**What to work on:** Every line that contains the word "Offshore" is to be copied from the listing.

**The input:**
────

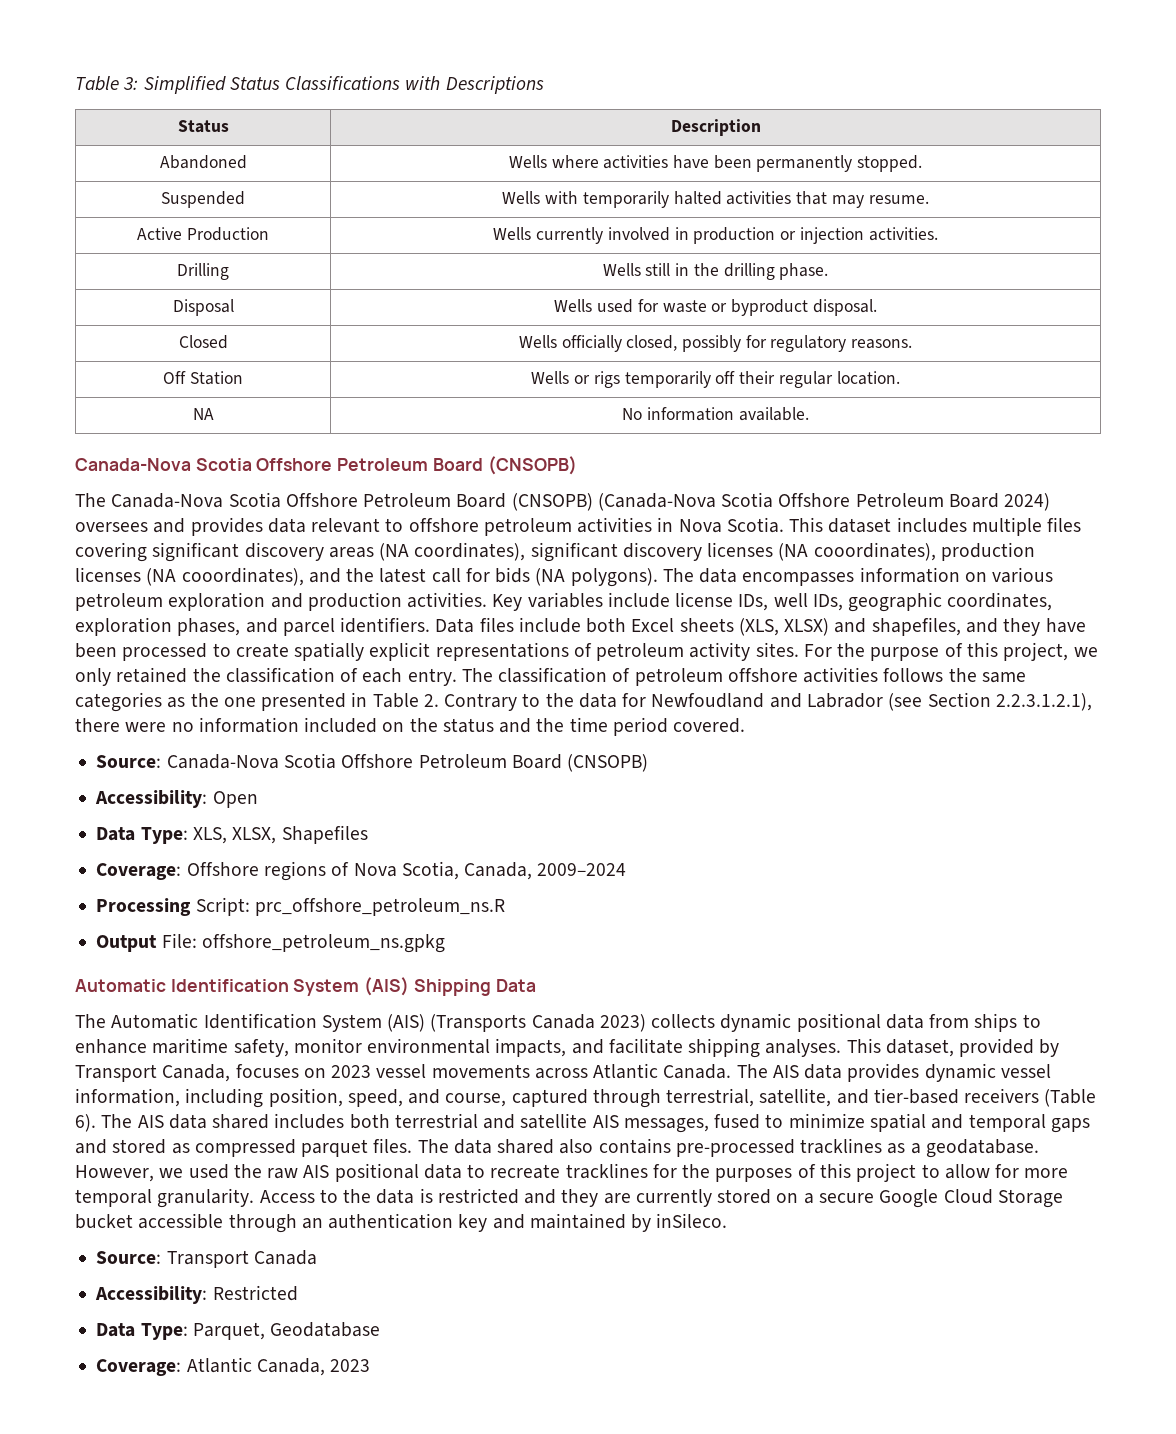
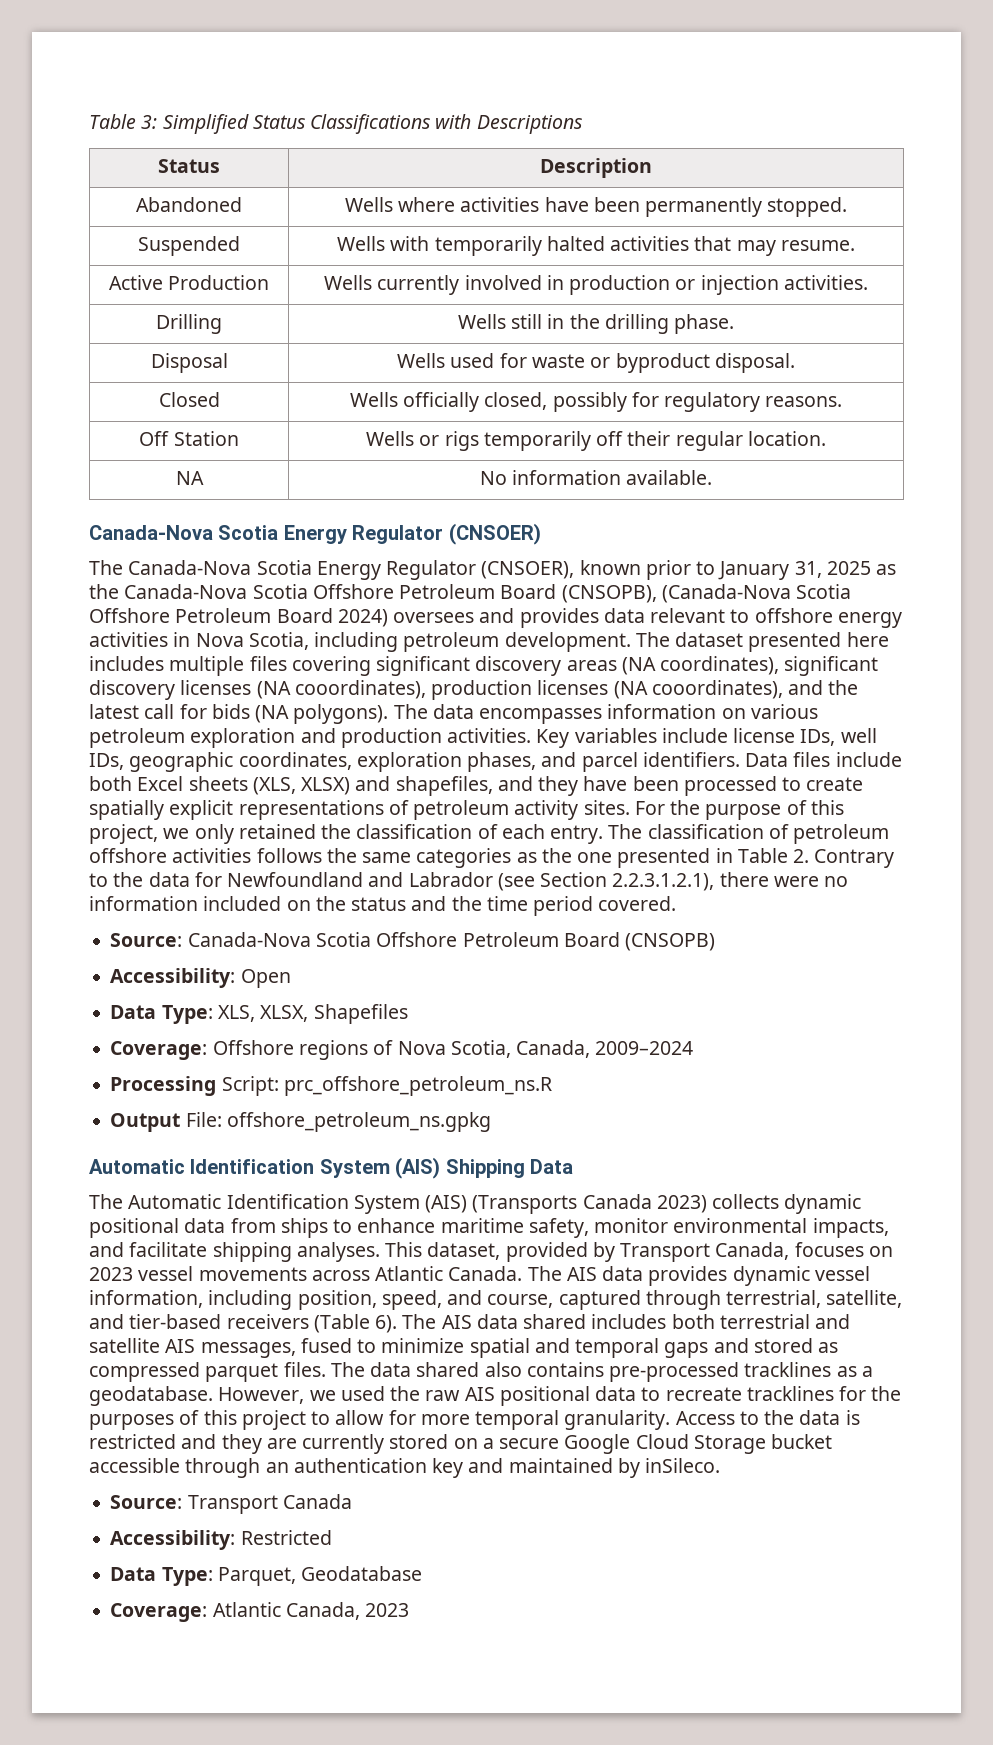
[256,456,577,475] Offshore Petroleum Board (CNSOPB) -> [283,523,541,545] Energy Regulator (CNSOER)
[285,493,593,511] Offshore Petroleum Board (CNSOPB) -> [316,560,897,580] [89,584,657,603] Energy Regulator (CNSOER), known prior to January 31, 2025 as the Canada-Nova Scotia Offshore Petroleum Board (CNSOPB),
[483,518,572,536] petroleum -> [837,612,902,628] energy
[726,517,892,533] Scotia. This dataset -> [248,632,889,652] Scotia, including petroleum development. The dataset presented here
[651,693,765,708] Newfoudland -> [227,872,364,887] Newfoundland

────

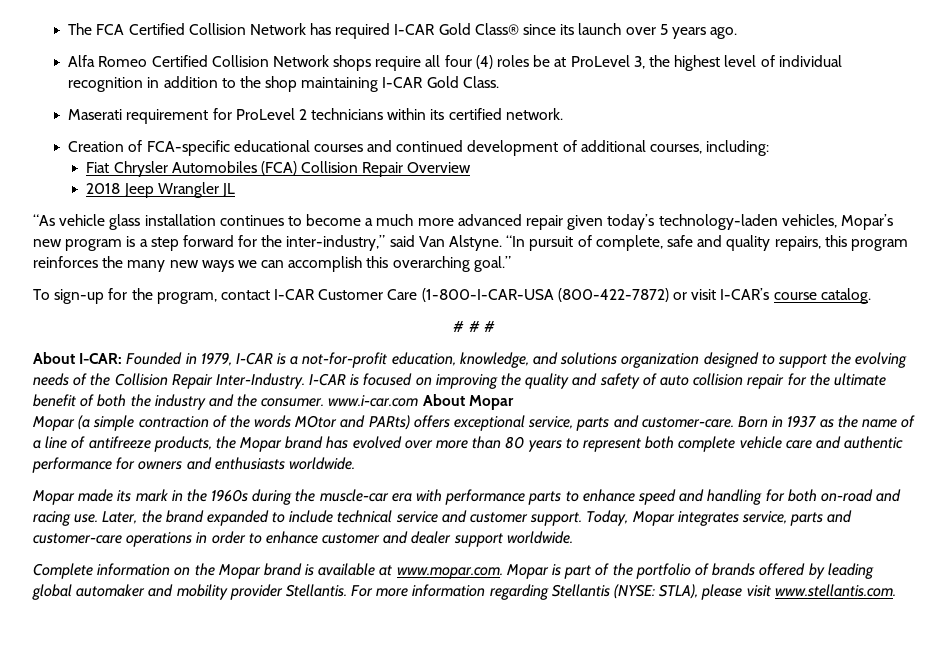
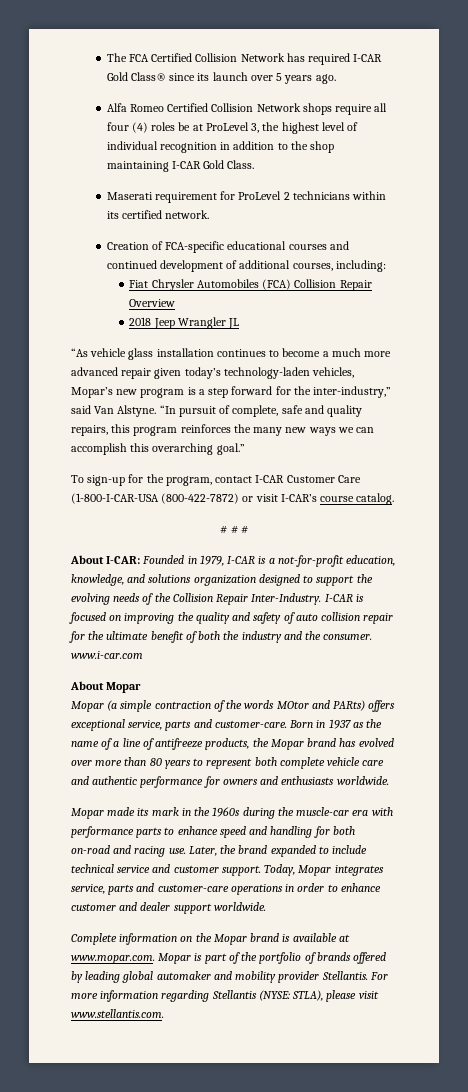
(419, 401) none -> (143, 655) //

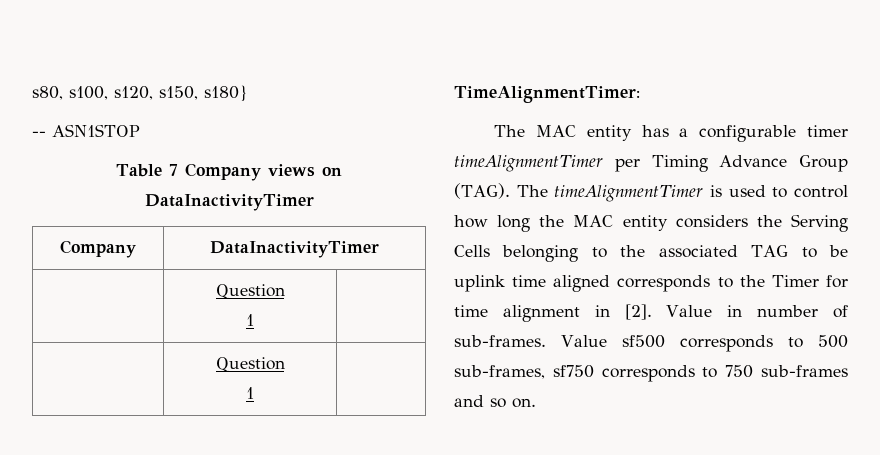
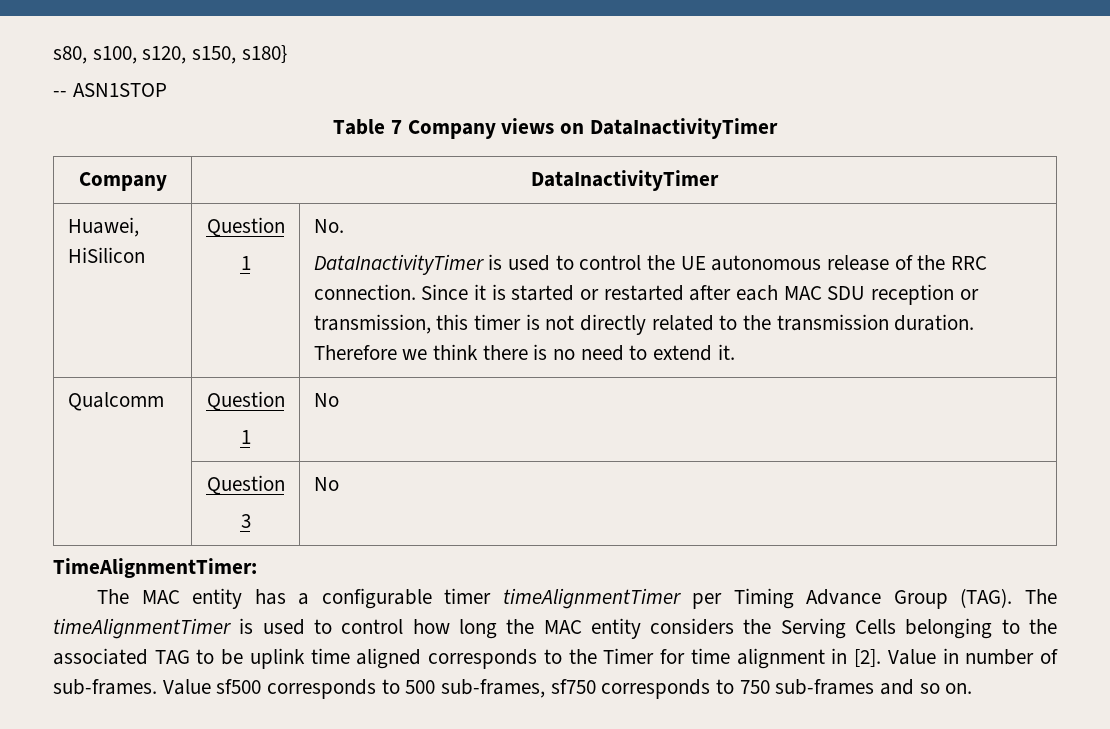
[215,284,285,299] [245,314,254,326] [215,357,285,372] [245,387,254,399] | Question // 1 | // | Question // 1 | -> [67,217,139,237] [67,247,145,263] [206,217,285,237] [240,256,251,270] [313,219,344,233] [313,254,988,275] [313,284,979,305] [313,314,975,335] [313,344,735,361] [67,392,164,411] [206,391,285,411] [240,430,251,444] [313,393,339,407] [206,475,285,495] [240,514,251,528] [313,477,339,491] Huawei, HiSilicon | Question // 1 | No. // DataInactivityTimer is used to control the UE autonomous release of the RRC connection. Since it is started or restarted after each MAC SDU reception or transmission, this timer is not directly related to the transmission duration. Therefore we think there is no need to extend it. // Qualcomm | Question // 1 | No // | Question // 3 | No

────

**Written answer:**
[256,456,577,475] Offshore Petroleum Board (CNSOPB) -> [283,523,541,545] Energy Regulator (CNSOER)
[285,493,593,511] Offshore Petroleum Board (CNSOPB) -> [316,560,897,580] [89,584,657,603] Energy Regulator (CNSOER), known prior to January 31, 2025 as the Canada-Nova Scotia Offshore Petroleum Board (CNSOPB),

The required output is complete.